Throughout her book, Isenberg relates these issues to women in the public sphere (specifically discussing political and social conventions, dress reform, women’s health, and modesty), the church and state relationship, prostitution, capital punishment, the Mexican American War, and marriage. In each of these discussions, Isenberg illuminates laws and social norms that prevented women from actualizing their identities as American citizens; furthermore, she explains how women participated publicly in these discussions of national (and international) concern. These women in antebellum America fought not only for their own rights, but for the rights of those with lesser standing in society, such as prostitutes, Native American women, and Mexican women (the latter two groups becoming spoils in the case of the Mexican War). Expanding the discussion of the beginning of women’s rights outside the origins of abolition, Isenberg shows that women reformers’ concerns were both widely varied and very much in tune with larger issues pertaining to the rights of American citizens in general.

One of my favorite things about this class is that we can draw connections between the works we have been reading over the course of the semester. Often times, our books mention other authors we have read, using those authors’ previous scholarship to build their own arguments and evidence upon. For instance, in her work on the lives of early American women, Kathleen Brown discussed slave women’s reproductive value to their slaveowners, nodding to Jennifer Morgan’s Laboring Women. As I was reading Isenberg’s chapter on women and the church, I noticed that her view of the church and state relationship post-Revolution was very different from Brekus’s. As I mentioned in my post on Pilgrims and Strangers, Brekus claimed that the revolution weakened the connection between church and state, thus making women’s preaching a strictly religious concern that did not endanger the larger social or political world. Isenberg, on the other hand, refers to a “dangerous and unholy alliance between the church and state” in which “the courts and the government forged a national and legal consensus on Christian morality” (78, 83). In Isenberg’s argument, the church continued to function bureaucratically, which caused sectarianism and opposition to women’s involvement in the public. While Brekus did give a compelling argument, Isenberg provided much more evidence that though legally separated, the church and state remained, for quite some time, co-dependent.

Sex and Citizenship in Early America is most definitely a valuable addition to historiography not only on the private, social, and political lives of antebellum women, but also on the early women’s rights movement specifically. While mentioning famous actors in the movement (such as Lucretia Mott), much more of the book introduces names not so-well known but still actively seeking equality in a variety of ways. Fundamentally, this book is enlightening because it shows these women’s lives were affected by many factors outside of their denied access to suffrage.

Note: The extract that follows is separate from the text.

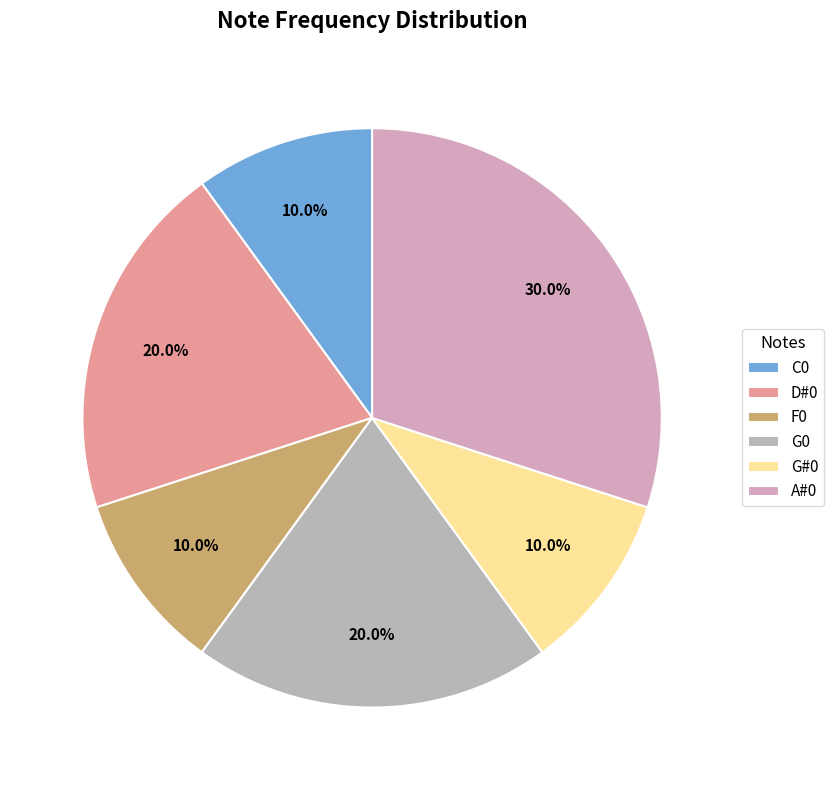

To the nearest percent, what is the average slice percentage?

17%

One thought on “A Public Fight for Private and Political Rights

  1. Great analysis of Isenberg’s argument, showing women’s active participation in antebellum American public life on a variety of issues that intersected with women’s rights.

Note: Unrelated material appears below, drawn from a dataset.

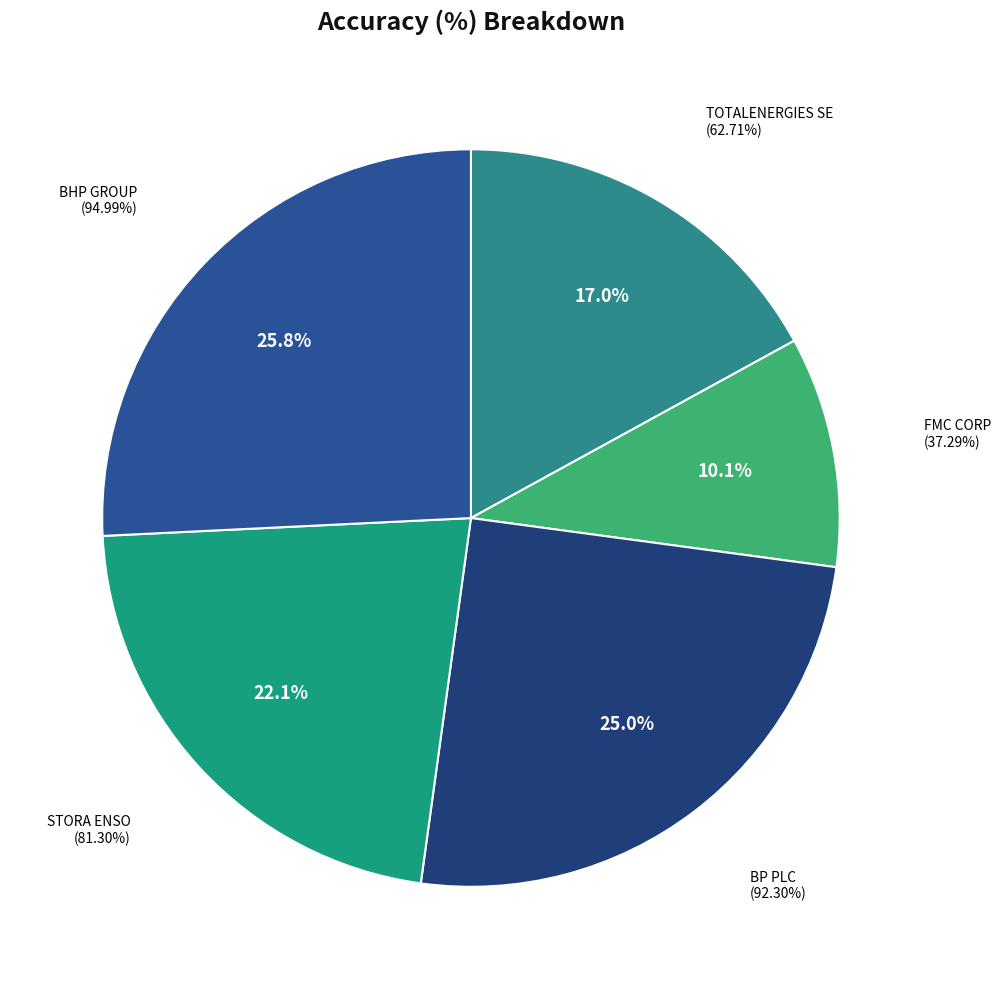

Is FMC CORP the majority of the pie?

No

    For your own research purposes, did consent also mean sexual consent, or just political consent? What about self-protection?

    I’m not sure Brekus and Isenberg have contradictory interpretations of church and state. Disestablishment created opportunities for women and churches, but it did not mean that religious influence in the public sphere lessened–in fact, it may have increased as a result of disestablishment (voluntarism, state somewhat removed from morals enforcement), which was followed by the second great awakening. Brekus also notes that as newer religious movements became more established/institutionalized, they often restricted roles for women.